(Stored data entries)
::::::::::

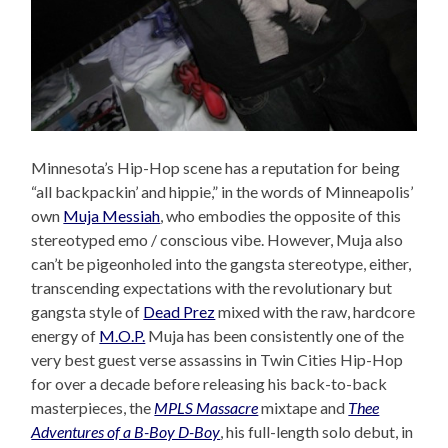
Minnesota’s Hip-Hop scene has a reputation for being
“all backpackin’ and hippie,” in the words of Minneapolis’
own
Muja Messiah
, who embodies the opposite of this
stereotyped emo / conscious vibe. However, Muja also
can’t be pigeonholed into the gangsta stereotype, either,
transcending expectations with the revolutionary but
gangsta style of
Dead Prez
mixed with the raw, hardcore
energy of
M.O.P.
Muja has been consistently one of the
very best guest verse assassins in Twin Cities Hip-Hop
for over a decade before releasing his back-to-back
masterpieces, the
MPLS Massacre
mixtape and
Thee
Adventures of a B-Boy D-Boy
, his full-length solo debut, in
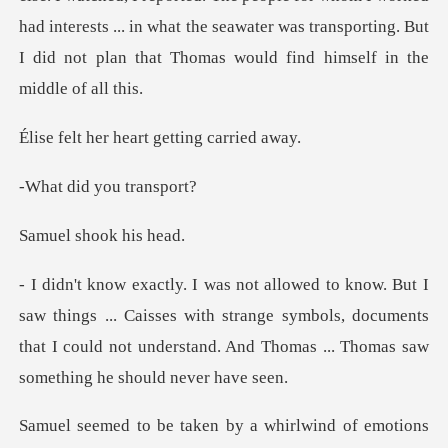
had interests ... in what the seawater was transp
heart getting
d you tr
shook h
... Caisses with strange symbols, documents
that I could not unders
by a whirlwind of emotions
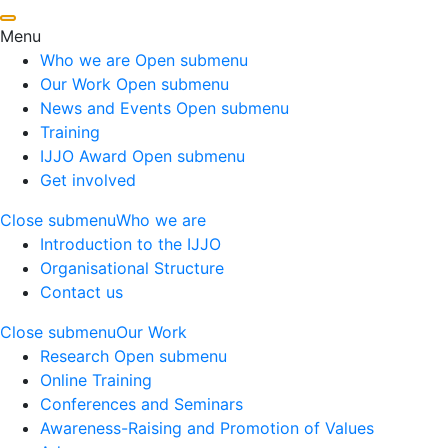
Menu
Who we are
Open submenu
Our Work
Open submenu
News and Events
Open submenu
Training
IJJO Award
Open submenu
Get involved
Close submenu
Who we are
Introduction to the IJJO
Organisational Structure
Contact us
Close submenu
Our Work
Research
Open submenu
Online Training
Conferences and Seminars
Awareness-Raising and Promotion of Values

::::::::::

• **Exercise prompt**
What is needed is the data above, retyped exactly, with every picture left out.

• **Solution to this problem**
Minnesota’s Hip-Hop scene has a reputation for being
“all backpackin’ and hippie,” in the words of Minneapolis’
own
Muja Messiah
, who embodies the opposite of this
stereotyped emo / conscious vibe. However, Muja also
can’t be pigeonholed into the gangsta stereotype, either,
transcending expectations with the revolutionary but
gangsta style of
Dead Prez
mixed with the raw, hardcore
energy of
M.O.P.
Muja has been consistently one of the
very best guest verse assassins in Twin Cities Hip-Hop
for over a decade before releasing his back-to-back
masterpieces, the
MPLS Massacre
mixtape and
Thee
Adventures of a B-Boy D-Boy
, his full-length solo debut, in
had interests ... in what the seawater was transp
heart getting
d you tr
shook h
... Caisses with strange symbols, documents
that I could not unders
by a whirlwind of emotions
Menu
Who we are
Open submenu
Our Work
Open submenu
News and Events
Open submenu
Training
IJJO Award
Open submenu
Get involved
Close submenu
Who we are
Introduction to the IJJO
Organisational Structure
Contact us
Close submenu
Our Work
Research
Open submenu
Online Training
Conferences and Seminars
Awareness-Raising and Promotion of Values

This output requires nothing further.